Nearly Legal: Housing Law News and Comment

So now Gopee, walk out the door

There are new cases to report on – the Court of Appeal on suitability reviews and the PSED and the Upper Tribunal on leasehold works charges, fire resistant doors and disrepair – but those will have to wait for a couple of days. I’ve got places to be and people to sue in the meantime…

But there is always time to catch up with our favourite illegal moneylender, Dharam Prakash Gopee (sometimes Ghopee). Regular readers will recall how Mr Gopee, via s string of companies, would make loans at extortionate interest rates to, typically, low earning people desperately trying to keep their right to buy homes. Mr Gopee’s loans were secured on the properties and possession claims would follow when the borrowers, inevitably, defaulted. The trouble for Mr Gopee is that none of Mr Gopee’s companies were licensed (except for one that was struck off many years ago) and none of the loans were Consumer Credit Act compliant.

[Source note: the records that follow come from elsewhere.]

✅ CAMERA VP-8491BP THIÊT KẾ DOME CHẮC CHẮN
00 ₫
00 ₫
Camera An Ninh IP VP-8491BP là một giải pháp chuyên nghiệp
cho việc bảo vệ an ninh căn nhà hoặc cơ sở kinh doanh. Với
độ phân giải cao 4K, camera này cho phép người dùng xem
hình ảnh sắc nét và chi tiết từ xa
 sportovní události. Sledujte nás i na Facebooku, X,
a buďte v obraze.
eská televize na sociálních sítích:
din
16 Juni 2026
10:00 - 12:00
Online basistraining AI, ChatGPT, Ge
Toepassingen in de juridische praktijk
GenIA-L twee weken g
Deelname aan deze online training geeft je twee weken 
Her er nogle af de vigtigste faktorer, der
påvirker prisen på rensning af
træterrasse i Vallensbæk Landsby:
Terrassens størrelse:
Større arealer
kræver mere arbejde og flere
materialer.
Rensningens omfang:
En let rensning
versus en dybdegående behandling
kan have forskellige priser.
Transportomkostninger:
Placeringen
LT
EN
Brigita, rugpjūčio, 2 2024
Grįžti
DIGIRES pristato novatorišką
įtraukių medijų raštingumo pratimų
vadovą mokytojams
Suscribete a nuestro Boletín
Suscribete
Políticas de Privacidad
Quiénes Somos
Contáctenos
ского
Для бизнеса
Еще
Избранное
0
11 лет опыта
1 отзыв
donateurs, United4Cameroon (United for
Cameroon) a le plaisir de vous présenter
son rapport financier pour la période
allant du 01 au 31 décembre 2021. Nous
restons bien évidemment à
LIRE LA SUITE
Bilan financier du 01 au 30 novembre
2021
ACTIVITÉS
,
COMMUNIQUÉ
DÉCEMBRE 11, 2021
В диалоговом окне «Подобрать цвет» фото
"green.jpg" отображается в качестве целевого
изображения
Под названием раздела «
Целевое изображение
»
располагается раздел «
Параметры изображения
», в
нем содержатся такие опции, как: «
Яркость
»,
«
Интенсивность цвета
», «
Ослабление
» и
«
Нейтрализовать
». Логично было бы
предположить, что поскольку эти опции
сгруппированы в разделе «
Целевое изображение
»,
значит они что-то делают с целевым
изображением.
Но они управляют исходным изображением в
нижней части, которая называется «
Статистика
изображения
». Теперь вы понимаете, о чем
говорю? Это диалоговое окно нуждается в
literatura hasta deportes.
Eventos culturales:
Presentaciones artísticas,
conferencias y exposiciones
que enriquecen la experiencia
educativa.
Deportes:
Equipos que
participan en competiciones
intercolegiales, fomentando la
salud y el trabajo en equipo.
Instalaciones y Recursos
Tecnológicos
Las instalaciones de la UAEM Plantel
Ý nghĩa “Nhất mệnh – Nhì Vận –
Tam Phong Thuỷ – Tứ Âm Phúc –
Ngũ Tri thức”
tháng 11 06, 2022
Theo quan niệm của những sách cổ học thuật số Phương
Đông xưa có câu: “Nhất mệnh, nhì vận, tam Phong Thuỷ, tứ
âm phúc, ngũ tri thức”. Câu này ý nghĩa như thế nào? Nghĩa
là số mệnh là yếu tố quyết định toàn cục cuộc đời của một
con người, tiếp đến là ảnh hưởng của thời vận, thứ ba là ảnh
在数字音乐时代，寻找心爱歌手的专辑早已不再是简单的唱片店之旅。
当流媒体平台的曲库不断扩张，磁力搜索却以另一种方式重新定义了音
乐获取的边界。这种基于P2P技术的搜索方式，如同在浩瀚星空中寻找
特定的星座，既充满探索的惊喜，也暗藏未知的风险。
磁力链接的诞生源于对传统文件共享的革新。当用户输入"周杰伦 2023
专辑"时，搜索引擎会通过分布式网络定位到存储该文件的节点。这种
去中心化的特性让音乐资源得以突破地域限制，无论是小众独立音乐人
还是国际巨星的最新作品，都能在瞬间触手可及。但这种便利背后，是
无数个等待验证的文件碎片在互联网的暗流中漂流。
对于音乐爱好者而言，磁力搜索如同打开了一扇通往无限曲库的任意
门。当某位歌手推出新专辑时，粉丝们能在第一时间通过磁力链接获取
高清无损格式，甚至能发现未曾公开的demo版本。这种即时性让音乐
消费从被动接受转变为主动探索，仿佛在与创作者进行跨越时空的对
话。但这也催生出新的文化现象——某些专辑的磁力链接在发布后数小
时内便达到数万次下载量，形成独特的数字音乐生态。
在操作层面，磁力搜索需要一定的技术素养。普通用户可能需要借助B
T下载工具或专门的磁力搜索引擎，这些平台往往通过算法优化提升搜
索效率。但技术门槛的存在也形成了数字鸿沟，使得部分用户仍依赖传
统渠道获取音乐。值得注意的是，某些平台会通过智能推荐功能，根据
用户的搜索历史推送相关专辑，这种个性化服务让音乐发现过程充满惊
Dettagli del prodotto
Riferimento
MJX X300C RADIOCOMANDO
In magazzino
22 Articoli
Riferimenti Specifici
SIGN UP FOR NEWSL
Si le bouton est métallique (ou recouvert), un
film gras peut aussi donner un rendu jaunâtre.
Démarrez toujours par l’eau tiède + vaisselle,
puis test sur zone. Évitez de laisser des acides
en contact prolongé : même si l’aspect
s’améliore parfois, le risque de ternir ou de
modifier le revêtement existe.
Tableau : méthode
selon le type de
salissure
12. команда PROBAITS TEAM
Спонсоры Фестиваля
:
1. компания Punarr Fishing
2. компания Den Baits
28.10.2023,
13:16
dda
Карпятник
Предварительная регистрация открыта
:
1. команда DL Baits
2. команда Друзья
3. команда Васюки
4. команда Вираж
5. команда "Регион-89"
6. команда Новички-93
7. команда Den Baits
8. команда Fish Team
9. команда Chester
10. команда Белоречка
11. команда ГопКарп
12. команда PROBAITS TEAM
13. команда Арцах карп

There were extensive proceedings in the Mercantile Court, in which various borrowers, often in person, sought to appeal or set aside possession orders. Those are now on hold, I believe, as all Mr Gopee’s companies were put into administration. I can’t go into the full and extraordinary history of these proceedings (and Mr Gopee’s predatory activities), but lots of past posts and some dreadful title puns can be found here (most recent first). The scale of Mr Gopee’s activities are indicated by there being some 400 odd cases stayed in the Mercantile Court proceedings.

Now comes news that not only has Mr Gopee been banned from being a company director for the maximum period of 15 years, but that he is being prosecuted by the FCA – their first ever prosecution.

He is facing charges of offences under the Consumer Credit Act 1974 and the Financial Services and Markets Act 2000. The FCA estimates illegal loans of some £1 million in the last 4 years.

We will await news of the prosecution and its outcome with interest.

Now, as I understand it, the administrators of his former companies still need to sort out the many, many charges Gopee registered on his victims’ properties on the back of unenforceable, illegal loans, and, of course a large number of properties where he obtained possession orders.